Le docteur Pamela Stephenson-Connolly signe son livre « Sex Life » – flickr/Dunedin Public Libraries
Les bloggueuses sexe écriraient des choses beaucoup plus intéressantes et censées que les blogueurs sexe, qui d’ailleurs n’existeraient pas ou peu. Enfin c’est souvent ce qu’on me dit pour m’expliquer que je suis forcément une femme, même si Camille est un prénom mixte. J’aime pourtant beaucoup certains blogs de sexe tenus par des hommes, que je trouve passionnants.
Récemment un homme marié d’une quarantaine d’années m’a raconté une expérience qui correspond assez bien à ce que je constate, et qui prouverait que les garçons écrivent autant et aussi bien que les femmes… Mais que, pour ce qui est du sexe, il est mieux vu socialement que ce soit une femme qu’un homme qui écrive : ce serait nécessairement plus fin, plus intelligent. Je lui ai posé quelques questions.

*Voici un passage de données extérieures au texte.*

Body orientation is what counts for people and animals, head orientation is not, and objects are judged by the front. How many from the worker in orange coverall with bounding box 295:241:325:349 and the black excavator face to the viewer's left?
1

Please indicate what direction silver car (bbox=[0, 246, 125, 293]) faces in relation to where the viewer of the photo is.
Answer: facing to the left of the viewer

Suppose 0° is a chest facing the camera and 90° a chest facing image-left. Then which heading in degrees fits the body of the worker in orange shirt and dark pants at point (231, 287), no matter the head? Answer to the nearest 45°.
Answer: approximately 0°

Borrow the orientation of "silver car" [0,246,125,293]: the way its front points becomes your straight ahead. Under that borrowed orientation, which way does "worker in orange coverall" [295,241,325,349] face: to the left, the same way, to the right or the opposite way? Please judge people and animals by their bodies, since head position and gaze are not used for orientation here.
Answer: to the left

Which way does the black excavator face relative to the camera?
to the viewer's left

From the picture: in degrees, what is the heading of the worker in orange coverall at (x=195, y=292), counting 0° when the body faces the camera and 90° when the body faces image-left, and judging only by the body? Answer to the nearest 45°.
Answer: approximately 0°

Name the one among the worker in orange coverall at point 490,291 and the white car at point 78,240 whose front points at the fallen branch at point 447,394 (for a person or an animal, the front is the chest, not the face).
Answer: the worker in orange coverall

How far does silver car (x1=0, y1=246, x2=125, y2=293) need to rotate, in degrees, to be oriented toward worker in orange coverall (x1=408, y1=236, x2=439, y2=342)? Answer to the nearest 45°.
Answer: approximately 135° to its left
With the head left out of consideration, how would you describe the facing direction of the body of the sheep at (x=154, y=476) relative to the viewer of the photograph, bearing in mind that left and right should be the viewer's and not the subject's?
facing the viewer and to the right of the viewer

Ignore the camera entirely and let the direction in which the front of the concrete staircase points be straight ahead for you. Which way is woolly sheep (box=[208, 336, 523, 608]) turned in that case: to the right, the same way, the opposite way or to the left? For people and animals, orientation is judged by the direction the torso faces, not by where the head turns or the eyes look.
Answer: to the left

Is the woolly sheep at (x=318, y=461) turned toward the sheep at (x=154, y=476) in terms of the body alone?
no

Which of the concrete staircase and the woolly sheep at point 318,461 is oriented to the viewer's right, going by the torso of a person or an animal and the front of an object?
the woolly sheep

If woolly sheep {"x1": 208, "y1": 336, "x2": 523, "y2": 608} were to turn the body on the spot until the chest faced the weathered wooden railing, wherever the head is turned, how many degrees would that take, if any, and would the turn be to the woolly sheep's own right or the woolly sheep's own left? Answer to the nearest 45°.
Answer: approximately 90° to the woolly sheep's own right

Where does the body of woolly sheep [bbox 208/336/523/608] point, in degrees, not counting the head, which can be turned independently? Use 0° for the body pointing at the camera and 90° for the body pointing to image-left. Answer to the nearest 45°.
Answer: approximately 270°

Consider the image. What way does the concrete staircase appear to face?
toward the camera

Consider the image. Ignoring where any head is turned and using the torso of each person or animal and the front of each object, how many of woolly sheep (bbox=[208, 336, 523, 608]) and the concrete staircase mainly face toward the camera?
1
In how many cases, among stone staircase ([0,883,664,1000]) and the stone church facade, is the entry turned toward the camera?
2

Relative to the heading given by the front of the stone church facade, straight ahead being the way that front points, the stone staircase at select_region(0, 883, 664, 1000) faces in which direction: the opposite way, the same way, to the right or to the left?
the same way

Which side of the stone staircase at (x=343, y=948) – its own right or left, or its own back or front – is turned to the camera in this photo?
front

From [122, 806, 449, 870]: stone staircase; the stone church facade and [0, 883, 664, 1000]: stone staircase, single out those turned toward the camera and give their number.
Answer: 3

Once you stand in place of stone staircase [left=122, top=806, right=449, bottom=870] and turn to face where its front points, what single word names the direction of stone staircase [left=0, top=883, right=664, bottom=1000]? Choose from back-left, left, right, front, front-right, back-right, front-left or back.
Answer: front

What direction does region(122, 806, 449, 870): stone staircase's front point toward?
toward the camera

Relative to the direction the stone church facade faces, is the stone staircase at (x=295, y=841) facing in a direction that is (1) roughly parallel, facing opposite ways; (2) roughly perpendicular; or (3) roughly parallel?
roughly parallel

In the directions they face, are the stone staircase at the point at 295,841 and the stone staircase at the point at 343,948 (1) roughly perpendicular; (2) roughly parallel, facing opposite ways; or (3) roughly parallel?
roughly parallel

Peux-tu me rappeler comment tu as été amené à ouvrir un profil fille et un profil garçon sur un site (et le type de site)?
C’était sur le premier site de rencontres auquel je m’inscrivais. C’était un site échangiste. J’ai naturellement ouvert un profil « homme ». Mais, pour pouvoir communiquer un tant soit peu, il faut payer. En revanche les profils « femme », 30 à 50 fois moins nombreux, étaient supposés bénéficier d’avantages gratuits. Pour mieux comprendre comment le site fonctionnait avant de me décider à payer, j’ai créé un profil femme discret. Il faut quand même remplir le profil un minimum, âge, vague description, on se trouve déjà à imaginer un personnage. Je me suis peu servi du profil finalement.
Plus tard j’ai découvert les blogs du site, et certains étaient passionnants. On pouvait y lire des expériences et pratiques sexuelles très variées et en discuter, surtout dans la section anglophone. Alors j’ai ouvert un blog sur mon profil homme. Contenu varié, généralement en rapport avec le sexe. Tel ou tel article ou livre m’ayant plu, tel sextoy, etc. Et aussi des textes très crus.
Si j’ai bien compris, ton profil garçon a été relativement ignoré et tes textes « filles » ont été encensés? Quelles ont été les réactions aux deux profils?
J’ai eu assez peu de réactions sur le blog homme, et encore moins sur les textes crus. J’ai su bien plus tard que ce que j’écrivais n’était pas passé inaperçu. C’était imperceptible sur le moment, je supposais plutôt avoir ennuyé, consterné ou choqué. En fait les textes crus excitent des femmes comme des hommes, mais les femmes l’avoueront beaucoup moins facilement, et encore moins en public. Écrire un blog dans le désert, même quand on n’a aucune prétention autre que sexuelle et ludique, c’est frustrant… d’autant que c’était le seul moyen de discuter avec des humains de manière moins présupposée « drague » que des conversations privées.
Pour voir, j’ai donc écrit un blog sur mon profil femme, à contenu sensiblement équivalent quoiqu’avec une plus grande proportion de textes chauds, le tout supposé venir d’une femme à la sexualité très libérée. Un personnage crédible mais sortant de l’ordinaire. Immédiatement j’ai vu affluer les commentaires publics et messages privés de remerciements, félicitations (sincères, mais pas forcément méritées), propositions, surtout provenant d’hommes. Il était beaucoup plus facile de discuter de sujets comme l’exclusivité, le ménage à trois, le polyamour, etc.
Comment l’expliques-tu ?
Les explications, j’en ai quelques unes. Il y aurait des thèses de sociologie à écrire sur les comportements sur ce type de site, qui restent fortement calqués sur les habitudes hors ligne.
D’abord, la sexualité des femmes fait plus fantasmer que celle des hommes. Une femme qui affiche ouvertement sa sexualité débridée éveille immédiatement l’intérêt… Ce qui est rare est précieux ? La sexualité féminine est intrinsèquement ou actuellement plus variée ? Ensuite, les commentaires sur les blogs restent influencés par le but premier de la présence sur un tel site : un homme qui veut rencontrer des femmes, par exemple, ira plus naturellement commenter sur un blog de femme.
Aussi, sans doute une bonne dose de conventions ou de comportements classiques dans le cas particulier des relations hétéro : la femme n’est pas censée se manifester de façon active. Une amie m’a confié qu’elle pesait soigneusement ses commentaires car les lecteurs pouvaient considérer cela comme une avance envers l’auteur, et elle comme d’autres avaient même eu des réactions de jalousie de leur compagnon. D’autre part, un homme sera réticent à répondre à un homme.